A Reflection from a chaplain at Ground Zero following 9/11

by Jonathan Smith on September 10, 2021 in Church Health Strategy

I was in New York City in June of 2001 with my wife Heather for my first visit to New York City. We enjoyed a Yankees game, Phantom of the Opera, walks down to Times Square, and other typical NYC adventures. When I returned for a last-minute mission trip in December of 2001 to aid in the relief work following the 9/11 attacks, I found an entirely different city. The people were friendlier, but a dark and sullen cloud hung over the hustle and bustle that is New York.

My job was to lead a team of seven people to work for the United Way, distributing funds given by so many generous Americans and people from around the world. We did in-taking, helping people fill out paperwork to determine if they were eligible for relief funds. Though that mission was very clear and certainly appreciated, I also went to minister. I went to look deep into the eyes of people who had lost almost everything and let them know about the love of Christ.

Many of their faces still appear in my mind:

A young man who lost his only means of income—a hot dog stand.

A young professional woman who worked in Tower One. She fought against me giving her all that she deserved. She wanted to be sure there was plenty of money for others.

A young family who, several months past September, were still trying to live in their apartment in downtown Manhattan, yet too close to the “closed” zone. Their baby had respiratory issues, but they did not have the money to move away from lower Manhattan.

A single dad who was not eligible for funding even though his family was in great need. Revealing he was ineligible was very difficult.

The faces are still fresh on my mind even twenty years later. The tragedy touched every race, every religion, and every socio-economic group. I interviewed migrant workers to millionaires. Priests and pizza makers. Dentists, lawyers, electricians, firemen and window washers. I interviewed seniors in high school and senior adults.

We spent time working nights at Ground Zero, where I served as the overnight chaplain. Hundreds of recovery workers were still on site. One of my jobs was to take hot chocolate and coffee to the warming stations since it was bitter cold in December. I prayed with many people. I stood right in the middle of what used to be the south tower. Pictures and videos on television do not do justice to what I observed. In December, three months after the attacks, the pile of twisted steel and rubble was still over seven stories high.

We were all moved to tears from the literally thousands of notes, cards, poems, and drawings that were sent from all over the world, intended to encourage those who were still working at Ground Zero.

A fireman who was working at the towers that terrible day told me about what everyone thought was a third plane swooping down to crash into downtown. It happened just minutes after the second tower was hit. He said it was a fighter jet, not a commercial airliner. Three months removed, and he still cried every day.

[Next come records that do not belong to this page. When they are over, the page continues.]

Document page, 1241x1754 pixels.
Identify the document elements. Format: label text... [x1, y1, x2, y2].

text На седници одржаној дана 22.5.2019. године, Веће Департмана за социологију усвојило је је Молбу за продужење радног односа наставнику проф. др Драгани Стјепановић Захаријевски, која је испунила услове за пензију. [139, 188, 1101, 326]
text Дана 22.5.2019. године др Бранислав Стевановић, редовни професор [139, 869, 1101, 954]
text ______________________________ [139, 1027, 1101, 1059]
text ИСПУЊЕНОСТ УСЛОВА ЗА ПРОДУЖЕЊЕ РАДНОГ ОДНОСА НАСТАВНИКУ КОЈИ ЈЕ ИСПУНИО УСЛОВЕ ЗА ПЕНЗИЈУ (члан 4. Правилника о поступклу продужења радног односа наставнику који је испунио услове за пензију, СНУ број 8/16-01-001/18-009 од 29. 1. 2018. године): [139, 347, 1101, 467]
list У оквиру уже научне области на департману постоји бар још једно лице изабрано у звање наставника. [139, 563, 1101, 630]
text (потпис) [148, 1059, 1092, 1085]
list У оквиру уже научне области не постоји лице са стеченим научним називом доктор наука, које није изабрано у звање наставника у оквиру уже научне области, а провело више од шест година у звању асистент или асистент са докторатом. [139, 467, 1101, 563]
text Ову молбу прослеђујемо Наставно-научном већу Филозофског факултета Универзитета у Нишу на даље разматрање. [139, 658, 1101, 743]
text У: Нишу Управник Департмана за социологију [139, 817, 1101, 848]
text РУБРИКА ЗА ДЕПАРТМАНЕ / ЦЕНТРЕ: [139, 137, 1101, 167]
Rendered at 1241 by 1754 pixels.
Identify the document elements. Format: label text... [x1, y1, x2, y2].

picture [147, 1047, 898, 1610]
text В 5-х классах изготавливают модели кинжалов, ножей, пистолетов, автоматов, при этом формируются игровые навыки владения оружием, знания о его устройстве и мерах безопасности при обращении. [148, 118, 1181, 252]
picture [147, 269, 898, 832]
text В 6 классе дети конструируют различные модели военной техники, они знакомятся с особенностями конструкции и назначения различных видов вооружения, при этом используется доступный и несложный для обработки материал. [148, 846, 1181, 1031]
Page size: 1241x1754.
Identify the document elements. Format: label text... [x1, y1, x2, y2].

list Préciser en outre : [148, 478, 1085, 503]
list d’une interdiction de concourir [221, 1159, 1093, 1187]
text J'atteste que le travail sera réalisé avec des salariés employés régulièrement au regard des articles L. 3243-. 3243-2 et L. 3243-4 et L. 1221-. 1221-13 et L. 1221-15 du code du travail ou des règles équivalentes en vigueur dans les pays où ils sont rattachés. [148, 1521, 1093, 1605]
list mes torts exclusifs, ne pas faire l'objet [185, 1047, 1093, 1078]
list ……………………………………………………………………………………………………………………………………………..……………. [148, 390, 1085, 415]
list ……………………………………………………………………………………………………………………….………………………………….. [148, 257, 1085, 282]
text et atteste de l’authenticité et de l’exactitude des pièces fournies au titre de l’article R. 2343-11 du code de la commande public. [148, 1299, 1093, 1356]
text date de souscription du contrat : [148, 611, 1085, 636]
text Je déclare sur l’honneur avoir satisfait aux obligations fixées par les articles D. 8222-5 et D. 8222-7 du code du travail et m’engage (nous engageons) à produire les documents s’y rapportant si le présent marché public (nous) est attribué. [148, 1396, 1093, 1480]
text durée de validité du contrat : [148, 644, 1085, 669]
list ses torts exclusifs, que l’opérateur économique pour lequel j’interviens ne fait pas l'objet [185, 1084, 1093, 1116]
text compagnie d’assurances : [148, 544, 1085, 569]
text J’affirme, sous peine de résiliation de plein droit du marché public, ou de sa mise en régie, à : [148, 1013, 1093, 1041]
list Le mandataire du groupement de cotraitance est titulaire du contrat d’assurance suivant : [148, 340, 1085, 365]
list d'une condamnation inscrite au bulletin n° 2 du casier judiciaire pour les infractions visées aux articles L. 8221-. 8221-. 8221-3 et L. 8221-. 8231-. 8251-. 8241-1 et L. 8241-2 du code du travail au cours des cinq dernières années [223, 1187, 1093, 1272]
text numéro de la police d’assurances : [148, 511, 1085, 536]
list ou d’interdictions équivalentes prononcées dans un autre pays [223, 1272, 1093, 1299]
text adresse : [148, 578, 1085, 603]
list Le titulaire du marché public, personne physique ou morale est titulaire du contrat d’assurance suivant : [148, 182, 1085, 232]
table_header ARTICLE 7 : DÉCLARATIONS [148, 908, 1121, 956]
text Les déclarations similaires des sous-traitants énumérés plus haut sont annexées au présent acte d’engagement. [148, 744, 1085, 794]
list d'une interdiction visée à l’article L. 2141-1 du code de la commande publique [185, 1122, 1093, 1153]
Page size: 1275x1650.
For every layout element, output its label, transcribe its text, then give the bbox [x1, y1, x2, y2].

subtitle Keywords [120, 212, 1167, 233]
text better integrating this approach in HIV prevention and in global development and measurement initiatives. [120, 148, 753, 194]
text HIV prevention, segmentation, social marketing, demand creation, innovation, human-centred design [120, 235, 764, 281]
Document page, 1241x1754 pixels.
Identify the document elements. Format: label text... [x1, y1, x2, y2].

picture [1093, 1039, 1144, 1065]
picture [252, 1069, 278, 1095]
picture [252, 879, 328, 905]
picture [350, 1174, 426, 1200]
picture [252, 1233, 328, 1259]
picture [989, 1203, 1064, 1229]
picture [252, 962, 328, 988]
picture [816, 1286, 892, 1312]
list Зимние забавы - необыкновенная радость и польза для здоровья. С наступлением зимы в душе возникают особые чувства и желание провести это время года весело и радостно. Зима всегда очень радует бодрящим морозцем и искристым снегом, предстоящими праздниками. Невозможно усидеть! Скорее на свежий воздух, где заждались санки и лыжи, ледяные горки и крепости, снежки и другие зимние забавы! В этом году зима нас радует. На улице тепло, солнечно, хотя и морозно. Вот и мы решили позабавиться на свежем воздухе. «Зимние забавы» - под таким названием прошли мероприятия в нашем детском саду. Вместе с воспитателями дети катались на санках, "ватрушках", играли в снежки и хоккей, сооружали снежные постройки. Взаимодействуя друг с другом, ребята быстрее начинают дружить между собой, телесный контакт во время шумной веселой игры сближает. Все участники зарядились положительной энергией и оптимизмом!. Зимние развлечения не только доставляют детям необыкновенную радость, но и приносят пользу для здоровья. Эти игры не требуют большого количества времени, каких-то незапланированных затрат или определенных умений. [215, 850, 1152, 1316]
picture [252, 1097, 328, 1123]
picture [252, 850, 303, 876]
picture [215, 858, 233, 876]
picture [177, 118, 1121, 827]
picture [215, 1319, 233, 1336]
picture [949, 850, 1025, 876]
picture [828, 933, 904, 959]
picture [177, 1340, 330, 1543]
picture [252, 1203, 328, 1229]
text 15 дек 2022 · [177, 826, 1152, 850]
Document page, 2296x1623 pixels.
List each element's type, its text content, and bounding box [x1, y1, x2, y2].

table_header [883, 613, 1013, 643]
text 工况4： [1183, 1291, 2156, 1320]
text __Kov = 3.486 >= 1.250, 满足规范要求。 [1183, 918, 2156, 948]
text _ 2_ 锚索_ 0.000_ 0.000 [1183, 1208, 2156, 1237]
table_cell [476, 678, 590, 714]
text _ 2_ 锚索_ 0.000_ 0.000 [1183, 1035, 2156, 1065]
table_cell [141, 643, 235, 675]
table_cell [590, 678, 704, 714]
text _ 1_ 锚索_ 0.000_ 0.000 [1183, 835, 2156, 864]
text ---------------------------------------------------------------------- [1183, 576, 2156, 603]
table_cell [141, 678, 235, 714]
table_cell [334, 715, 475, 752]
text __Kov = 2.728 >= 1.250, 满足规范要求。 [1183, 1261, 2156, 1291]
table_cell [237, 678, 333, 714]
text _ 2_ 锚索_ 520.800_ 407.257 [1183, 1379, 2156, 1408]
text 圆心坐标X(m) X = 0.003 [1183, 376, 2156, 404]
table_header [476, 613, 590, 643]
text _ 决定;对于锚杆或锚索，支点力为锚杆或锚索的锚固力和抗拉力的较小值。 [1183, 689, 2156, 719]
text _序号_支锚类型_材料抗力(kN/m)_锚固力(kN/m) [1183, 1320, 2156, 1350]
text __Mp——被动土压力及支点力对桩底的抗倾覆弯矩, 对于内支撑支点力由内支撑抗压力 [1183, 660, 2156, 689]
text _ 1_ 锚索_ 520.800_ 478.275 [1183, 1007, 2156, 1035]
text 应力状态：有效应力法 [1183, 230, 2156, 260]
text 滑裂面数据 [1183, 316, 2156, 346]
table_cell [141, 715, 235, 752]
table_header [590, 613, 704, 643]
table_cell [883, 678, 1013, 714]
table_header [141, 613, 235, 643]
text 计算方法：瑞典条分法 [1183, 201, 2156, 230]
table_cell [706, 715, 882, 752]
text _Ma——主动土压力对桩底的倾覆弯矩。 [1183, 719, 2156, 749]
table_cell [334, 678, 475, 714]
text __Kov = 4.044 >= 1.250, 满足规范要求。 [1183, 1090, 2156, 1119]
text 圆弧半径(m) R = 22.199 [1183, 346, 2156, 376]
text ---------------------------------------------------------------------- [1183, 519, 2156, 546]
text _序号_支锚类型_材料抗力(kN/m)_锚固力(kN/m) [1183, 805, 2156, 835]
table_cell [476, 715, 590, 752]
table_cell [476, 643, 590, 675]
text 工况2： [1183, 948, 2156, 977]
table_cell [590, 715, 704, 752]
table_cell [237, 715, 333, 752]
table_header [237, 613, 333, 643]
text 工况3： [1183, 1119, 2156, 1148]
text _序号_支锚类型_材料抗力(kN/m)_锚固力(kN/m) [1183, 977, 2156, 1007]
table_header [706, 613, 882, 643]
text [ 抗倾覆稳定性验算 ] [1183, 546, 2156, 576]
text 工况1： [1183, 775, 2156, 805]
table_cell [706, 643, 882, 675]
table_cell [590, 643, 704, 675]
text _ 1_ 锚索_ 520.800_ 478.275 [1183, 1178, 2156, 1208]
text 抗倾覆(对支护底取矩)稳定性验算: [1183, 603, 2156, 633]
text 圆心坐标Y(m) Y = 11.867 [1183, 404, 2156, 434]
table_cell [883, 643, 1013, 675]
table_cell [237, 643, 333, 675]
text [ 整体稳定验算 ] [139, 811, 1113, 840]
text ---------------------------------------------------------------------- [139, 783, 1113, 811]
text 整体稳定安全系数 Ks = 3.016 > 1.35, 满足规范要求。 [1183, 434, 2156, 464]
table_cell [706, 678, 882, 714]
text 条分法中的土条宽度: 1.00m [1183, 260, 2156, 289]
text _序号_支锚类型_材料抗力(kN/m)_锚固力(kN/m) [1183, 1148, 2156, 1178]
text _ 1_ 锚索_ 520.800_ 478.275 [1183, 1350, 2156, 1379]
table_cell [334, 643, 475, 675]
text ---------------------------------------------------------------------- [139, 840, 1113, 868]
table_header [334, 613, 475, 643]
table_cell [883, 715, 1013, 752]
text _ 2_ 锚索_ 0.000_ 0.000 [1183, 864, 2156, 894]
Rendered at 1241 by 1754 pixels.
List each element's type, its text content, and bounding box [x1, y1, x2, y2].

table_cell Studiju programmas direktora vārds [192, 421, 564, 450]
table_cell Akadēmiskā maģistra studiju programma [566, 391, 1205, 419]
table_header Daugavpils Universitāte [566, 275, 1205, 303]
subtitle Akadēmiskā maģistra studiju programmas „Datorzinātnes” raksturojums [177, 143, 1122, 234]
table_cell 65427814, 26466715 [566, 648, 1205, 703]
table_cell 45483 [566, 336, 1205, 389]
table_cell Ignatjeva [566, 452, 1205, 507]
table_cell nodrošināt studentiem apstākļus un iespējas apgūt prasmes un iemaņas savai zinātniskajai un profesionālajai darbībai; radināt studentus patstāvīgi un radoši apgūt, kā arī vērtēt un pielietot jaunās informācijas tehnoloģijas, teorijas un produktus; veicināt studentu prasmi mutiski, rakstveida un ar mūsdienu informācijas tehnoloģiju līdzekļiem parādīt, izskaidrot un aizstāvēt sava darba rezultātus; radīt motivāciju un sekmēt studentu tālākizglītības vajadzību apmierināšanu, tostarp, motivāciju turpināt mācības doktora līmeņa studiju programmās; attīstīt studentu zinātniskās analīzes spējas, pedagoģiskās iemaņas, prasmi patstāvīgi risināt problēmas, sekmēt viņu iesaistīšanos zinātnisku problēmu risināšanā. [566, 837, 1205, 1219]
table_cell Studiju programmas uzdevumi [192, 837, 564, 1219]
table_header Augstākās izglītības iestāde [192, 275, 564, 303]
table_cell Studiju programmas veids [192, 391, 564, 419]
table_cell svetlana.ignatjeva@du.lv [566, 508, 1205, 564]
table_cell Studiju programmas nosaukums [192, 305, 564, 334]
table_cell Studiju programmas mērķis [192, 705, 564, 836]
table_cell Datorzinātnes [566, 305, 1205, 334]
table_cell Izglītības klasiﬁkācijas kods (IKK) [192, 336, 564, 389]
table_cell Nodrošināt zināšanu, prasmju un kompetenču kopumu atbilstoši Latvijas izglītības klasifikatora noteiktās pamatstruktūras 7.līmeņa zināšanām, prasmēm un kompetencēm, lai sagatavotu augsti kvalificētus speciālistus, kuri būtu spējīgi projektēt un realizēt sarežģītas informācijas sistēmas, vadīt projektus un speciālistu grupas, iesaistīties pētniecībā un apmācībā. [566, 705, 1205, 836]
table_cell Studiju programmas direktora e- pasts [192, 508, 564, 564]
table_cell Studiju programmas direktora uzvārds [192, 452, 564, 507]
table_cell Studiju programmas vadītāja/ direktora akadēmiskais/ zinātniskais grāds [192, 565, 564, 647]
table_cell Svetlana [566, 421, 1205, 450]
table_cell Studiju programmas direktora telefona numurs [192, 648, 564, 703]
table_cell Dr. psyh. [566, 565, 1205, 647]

In my proudest moment as a Texas Baptist, I walked into a football field-sized temporary building at Ground Zero to find three Texas Baptist Men cooking units. They were not just cooking “burgers and dogs” either. They had chicken, brisket, steaks, ribs, and everything that goes with a fine, Texas-sized meal. I was proud to know that Texas Baptists were feeding our finest! A warm plate of food, a smile, and many prayers of thanks and safety were heard all through the night.

To this day, I am part of an annual study. The study is for those who worked in lower Manhattan following September 11. I get the forms in the mail every year. I’m asked questions like: are you still injured? Do you have trouble sleeping at night? Are you depressed? Do you have lung problems? Cancer? I fill out my paperwork every year, mostly so I can read the questions and pray for people who have to still answer yes to being injured and no to being able to sleep. Those few days I spent in New York had a deep impact on my soul and my prayer life. I could write for days about just a few hours of my life. It was a mission trip I was honored to be a part of, and one I will never forget.

Today, I will mill about and do my work. I will pause, like many of you, to remember this day and all that it means to our country. I will think about all those faces and wonder how they are doing. I will pray for many to find Christ and the hope of eternal life. I hope you will join me.